Once.Upon Posted October 12, 2015 Report Posted October 12, 2015 Hi, I met my Daddy a year ago. Just out of curiosity I tried being a Little. I liked it, the care, attention, love and being able to do Little things. But, my entire life I've been quite independent and have no problem doing things solo, which he didn't like or found it as a signal that I didn't want him to be Daddy like anymore... Long story short I felt I was letting him down so I ended the DDLG relationship and asked him to try a "normal" relationship with me. I sometimes still go into Little space where I want to play games, color or just play with him, but he threw everything out related to DDLG and doesn't react... I feel that he resents me and is probably just settling. Should I leave the relationship altogether? Is there a way to be half Little and adult? Will this satisfy him? I'm afraid he'll start looking for a real Little if I don't go back to the DDLG relationship. 1
lilvioletcub Posted October 12, 2015 Report Posted October 12, 2015 First of all I'm sorry you are going though that now as for your questions Should I leave the relationship altogether? That is up to you and it depends on if your happy or not Is there a way to be half Little and adult? I'm not quite sure what you mean the closest I can think of is being a middle which is age 10+ old enough to do things on your own but still needing daddy's care, love, and attention, Will this satisfy him? I can't say yes or no to be honest if your trying to ajust your little space to fit his view of a little YOU yourself won't be satisfied I'm afraid he'll start looking for a real Little if I don't go back to the DDLG relationship. YOU ARE A REAL LITTLE! Caped, underlined, bolded, and italiced to make a point. Little space is not a one size fits all Some little age regress others don't, some like glitter and pink, others like black and spiders, some like coloring and stuffies others don't there is no one way to feel little and no one way to be little and he should never force that or take away from that. You like being cared for, attention, coloring, etc then you are a little. You like doing your own thing? also good and still makes you a little. My best suggestion would be premission asking your daddy "may I _____" for example " May I be a big girl and clean the house today?" or whatever other solo activities it is you do or need to do I think sitting down with him and explaining to him how you feel is also good. Doing what he is doing is not right 1
Once.Upon Posted October 12, 2015 Author Report Posted October 12, 2015 Thanks for the insight! ( sorry I'm new to this site, so don't know how to navigate much, such as tagging you guys names in the thanks..)

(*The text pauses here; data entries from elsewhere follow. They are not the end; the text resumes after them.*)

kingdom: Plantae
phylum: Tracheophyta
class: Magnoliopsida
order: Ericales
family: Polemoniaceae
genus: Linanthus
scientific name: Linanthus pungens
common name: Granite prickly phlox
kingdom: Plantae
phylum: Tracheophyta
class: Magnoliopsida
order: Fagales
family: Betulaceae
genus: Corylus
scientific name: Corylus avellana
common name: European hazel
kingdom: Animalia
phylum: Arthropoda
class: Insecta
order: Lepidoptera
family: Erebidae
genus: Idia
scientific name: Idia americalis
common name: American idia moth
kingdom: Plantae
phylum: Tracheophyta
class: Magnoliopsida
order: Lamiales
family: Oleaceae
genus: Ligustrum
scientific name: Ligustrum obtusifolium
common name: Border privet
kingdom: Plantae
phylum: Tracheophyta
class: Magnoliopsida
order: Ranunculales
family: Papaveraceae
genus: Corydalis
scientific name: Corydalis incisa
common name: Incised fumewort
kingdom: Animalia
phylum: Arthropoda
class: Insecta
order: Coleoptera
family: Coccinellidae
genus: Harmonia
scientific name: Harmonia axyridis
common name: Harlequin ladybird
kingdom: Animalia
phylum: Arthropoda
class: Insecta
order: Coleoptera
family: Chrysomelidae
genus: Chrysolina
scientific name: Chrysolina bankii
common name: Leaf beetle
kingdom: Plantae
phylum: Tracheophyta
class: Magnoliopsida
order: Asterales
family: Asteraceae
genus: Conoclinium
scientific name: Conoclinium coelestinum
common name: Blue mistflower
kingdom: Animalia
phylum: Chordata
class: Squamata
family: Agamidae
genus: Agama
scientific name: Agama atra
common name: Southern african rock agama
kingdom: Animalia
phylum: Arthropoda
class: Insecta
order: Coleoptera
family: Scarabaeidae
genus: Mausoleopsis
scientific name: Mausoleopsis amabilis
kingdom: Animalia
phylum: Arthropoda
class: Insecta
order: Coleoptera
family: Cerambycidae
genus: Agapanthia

Lisa Posted October 12, 2015 Report Posted October 12, 2015 These are questions that only you and him can answer. You should tell him how you perceive his "resentful" actions, and ask him how he really feels. There may be other reasons he is feeling off or down (not necessarily because of you). Also, talk to him about what will/won't satisfy him in a relationship. Communication is key. If you cannot communicate, there is no relationship. 1
Darkling Posted October 12, 2015 Report Posted October 12, 2015 He probably does resent you a little. I cannot imagine how heartbroken i will be if Daddy decides he doesn't want little me anymore.... That doesn't mean the end though. You've told him you don't want it, and now you want it again. He's probably confused.......It must be hard for him because if he feels he interacts with you on a little level you will reject him again. Stick it all on the table. Apologise.... See if you guys can work out when you're little and when you're not.... No one is little all the time. You can do big things and still be little.... You are you. Talk to him and find out what you need and want regarding the little side.